-- Aim --
Reproduce this listing line for line, with no changes, and leave the pictures out of your answer.

┄┄┄┄┄┄

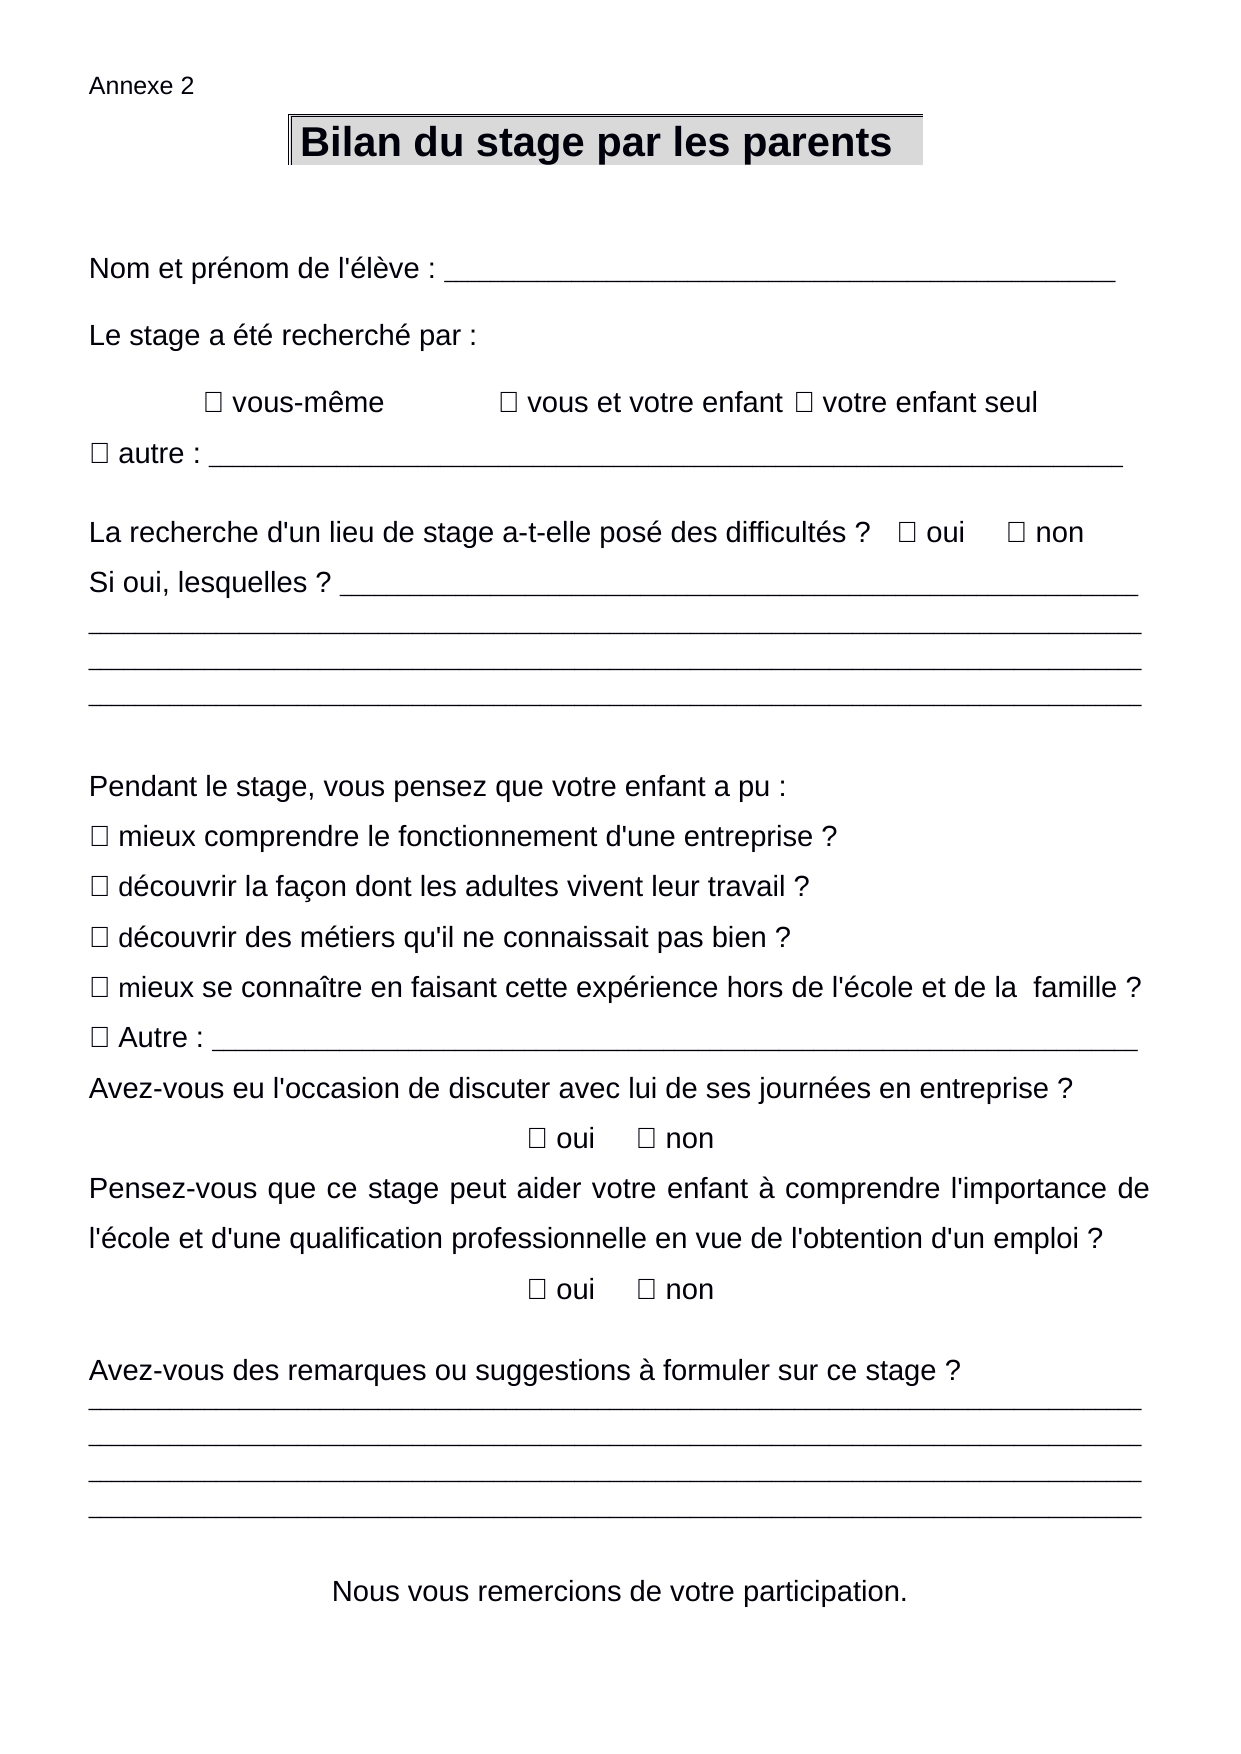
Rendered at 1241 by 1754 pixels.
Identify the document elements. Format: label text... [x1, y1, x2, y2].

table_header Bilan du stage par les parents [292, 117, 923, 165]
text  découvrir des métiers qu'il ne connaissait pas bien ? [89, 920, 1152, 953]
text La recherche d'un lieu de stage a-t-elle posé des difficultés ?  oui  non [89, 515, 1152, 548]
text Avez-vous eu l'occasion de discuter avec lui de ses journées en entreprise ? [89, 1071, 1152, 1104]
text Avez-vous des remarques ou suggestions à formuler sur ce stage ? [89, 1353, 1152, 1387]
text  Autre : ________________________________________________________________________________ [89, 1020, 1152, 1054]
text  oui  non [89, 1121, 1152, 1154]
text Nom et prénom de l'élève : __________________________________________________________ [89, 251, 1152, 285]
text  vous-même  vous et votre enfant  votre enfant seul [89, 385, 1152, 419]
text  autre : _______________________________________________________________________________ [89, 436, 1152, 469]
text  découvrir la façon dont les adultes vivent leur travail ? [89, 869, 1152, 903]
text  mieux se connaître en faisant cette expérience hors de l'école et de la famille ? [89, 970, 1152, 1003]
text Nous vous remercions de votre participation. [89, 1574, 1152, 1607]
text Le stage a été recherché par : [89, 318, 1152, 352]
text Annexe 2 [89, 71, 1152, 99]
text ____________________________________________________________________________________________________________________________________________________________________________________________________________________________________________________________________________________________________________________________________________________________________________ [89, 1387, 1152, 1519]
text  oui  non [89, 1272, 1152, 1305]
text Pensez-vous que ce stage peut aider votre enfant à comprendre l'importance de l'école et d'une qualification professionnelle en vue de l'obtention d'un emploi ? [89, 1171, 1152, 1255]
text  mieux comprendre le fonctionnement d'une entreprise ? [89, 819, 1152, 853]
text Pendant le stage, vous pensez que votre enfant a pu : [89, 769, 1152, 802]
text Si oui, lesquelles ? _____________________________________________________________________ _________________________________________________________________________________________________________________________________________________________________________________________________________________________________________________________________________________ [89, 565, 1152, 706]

┄┄┄┄┄┄

-- Correct result --
Rendered at 1241 by 1754 pixels.
Identify the document elements. Format: label text... [x1, y1, x2, y2].

table_header Bilan du stage par les parents [292, 117, 923, 165]
text  découvrir des métiers qu'il ne connaissait pas bien ? [89, 920, 1152, 953]
text La recherche d'un lieu de stage a-t-elle posé des difficultés ?  oui  non [89, 515, 1152, 548]
text Avez-vous eu l'occasion de discuter avec lui de ses journées en entreprise ? [89, 1071, 1152, 1104]
text Avez-vous des remarques ou suggestions à formuler sur ce stage ? [89, 1353, 1152, 1387]
text  Autre : ________________________________________________________________________________ [89, 1020, 1152, 1054]
text  oui  non [89, 1121, 1152, 1154]
text Nom et prénom de l'élève : __________________________________________________________ [89, 251, 1152, 285]
text  vous-même  vous et votre enfant  votre enfant seul [89, 385, 1152, 419]
text  autre : _______________________________________________________________________________ [89, 436, 1152, 469]
text  découvrir la façon dont les adultes vivent leur travail ? [89, 869, 1152, 903]
text  mieux se connaître en faisant cette expérience hors de l'école et de la famille ? [89, 970, 1152, 1003]
text Nous vous remercions de votre participation. [89, 1574, 1152, 1607]
text Le stage a été recherché par : [89, 318, 1152, 352]
text Annexe 2 [89, 71, 1152, 99]
text ____________________________________________________________________________________________________________________________________________________________________________________________________________________________________________________________________________________________________________________________________________________________________________ [89, 1387, 1152, 1519]
text  oui  non [89, 1272, 1152, 1305]
text Pensez-vous que ce stage peut aider votre enfant à comprendre l'importance de l'école et d'une qualification professionnelle en vue de l'obtention d'un emploi ? [89, 1171, 1152, 1255]
text  mieux comprendre le fonctionnement d'une entreprise ? [89, 819, 1152, 853]
text Pendant le stage, vous pensez que votre enfant a pu : [89, 769, 1152, 802]
text Si oui, lesquelles ? _____________________________________________________________________ _________________________________________________________________________________________________________________________________________________________________________________________________________________________________________________________________________________ [89, 565, 1152, 706]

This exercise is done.